Surprise, surprise there’s a benefits consulting firm selling yet another new idea here. I’ve started describing CDHPs as the bastard child resulting from a one night stand between benefits consultants with nothing new to sell and a libertarian think-tank that can’t do basic math. This pretty much comes into the same category.
There are some good things about this program, in that it allows the uninsured to buy into the benefits of a big group program, at the same rates that the company is paying for its "real" employees, and not having to worry about pre-existing conditions. Of course, this won’t do a whole lot to solve the uninsurance problem for two reasons. One, the vast majority of the uninsured don’t work for these big companies (or if they do they work for companies that pretend that they’re not big, like the franchised outlets of the fast food restaurants). Two, the problem of the majority of the uninsured is not just that they don’t have access to insurance, but that they can’t afford it. There are some people who are priced out of the individual market by medical underwriting who can buy a much better product in the group market, and for them this is a good option — but that’s a low number.
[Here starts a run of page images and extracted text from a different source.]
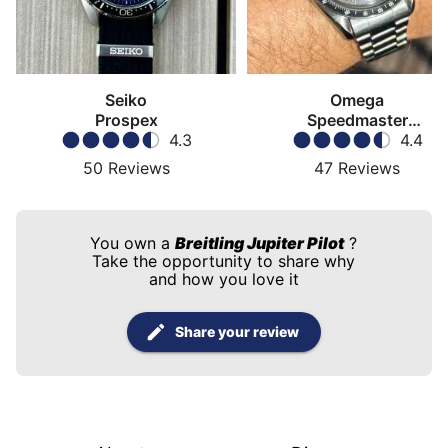
Seiko
Omega
Prospex
Speedmaster
4.3
Moonwatch
4.4
50
Reviews
47
Reviews
You own a
Breitling Jupiter Pilot
?
Take the opportunity to share why
and how you love it
Share your review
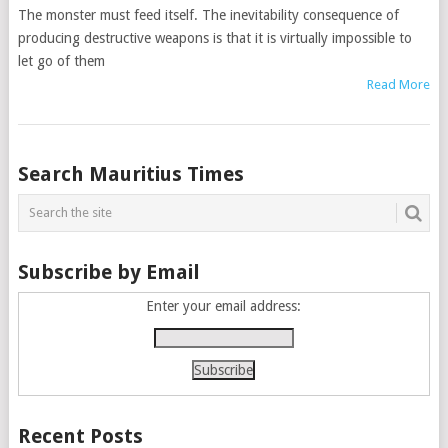
The monster must feed itself. The inevitability consequence of
producing destructive weapons is that it is virtually impossible to
let go of them
Read More
Posts
Search Mauritius Times
navigation
Subscribe by Email
Enter your email address:
Recent Posts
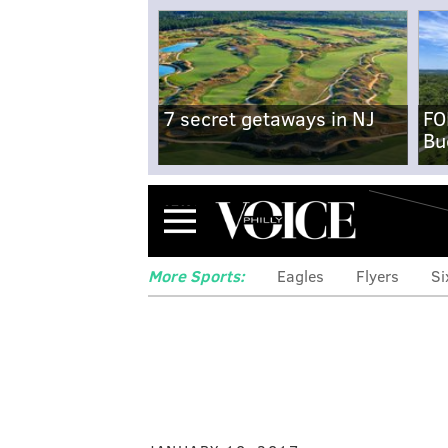
7 secret getaways in NJ
FO
Bu
Menu
More Sports:
Eagles
Flyers
Si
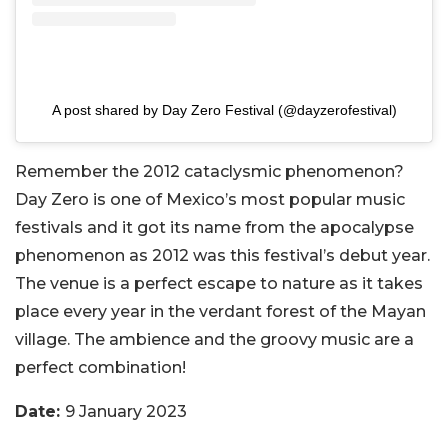
A post shared by Day Zero Festival (@dayzerofestival)
Remember the 2012 cataclysmic phenomenon?
Day Zero is one of Mexico’s most popular music
festivals and it got its name from the apocalypse
phenomenon as 2012 was this festival’s debut year.
The venue is a perfect escape to nature as it takes
place every year in the verdant forest of the Mayan
village. The ambience and the groovy music are a
perfect combination!
Date:
9 January 2023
In general you might get a better rate (in terms of premium per benefit rather than straight premium cost) from a group plan, but if you can’t afford an individual plan of any kind you probably couldn’t afford this either.
Unless I’m really missing something there are three blindingly obvious statements to be made about this effort.
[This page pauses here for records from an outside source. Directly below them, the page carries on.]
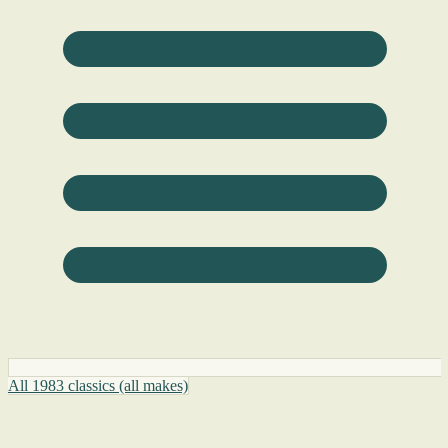
All 1983 classics (all makes)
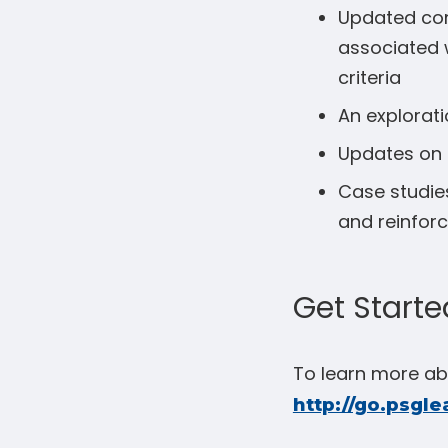
Updated cont
associated w
criteria
An explorati
Updates on 
Case studies
and reinfor
Get Starte
To learn more abo
http://go.psgle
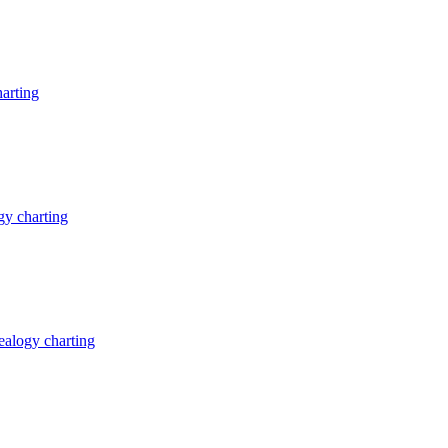
arting
y charting
alogy charting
1) Part of the way employers have got out of offering benefits is by asking employees to contribute for their dependents’ costs. The numbers of employees who are offered benefits (especially for dependents) but don’t take them up is high and increasing, (although that only accounts for about 1/4 of the uninsured–the rest just don’t get offered insurance by their employers). This program is really just an extension of that, and regular employees must be feeling that they are not so far away from being told that like the part-timers, they too must start paying for their care. That’s the trend that the NY Times should be writing about. While it’s not what they are writing about, plenty of others have noticed. (Note that employees remain highly opposed to losing health benefits because they understand the grimness of the alternative).
2) As the Progressive Policy Institute and many others have suggested, if we are to allow people to buy into group programs, the logical way to do it is to open the FEBHP to everyone. Of course all buying groups like this will attract poorer risks who can’t get a better deal from the cream-skimmers in the individual market — but the FEBHP might just be big enough to let them all in and deal with it, and of course it has the heavy hand of the Feds behind it to spank any health plan that starts playing games. Of course letting everyone into Medicare is a further logical extension….but let’s not get too far ahead of ourselves.
3) Given how ineffectual this is going to be, why is the NY Times covering it?
Coda: By the way I’m pretty unimpressed with the HR people at big companies. I talked to a group of VP plus level HR people last year, and I gave them a hard time about how they were allowing the health care system to run them around. A number of them said, "but we do so much more than we did five years ago". I asked them which of their other suppliers had they allowed to hit them up with 15% annual increases for the past five years running, and not one of them had a word to say.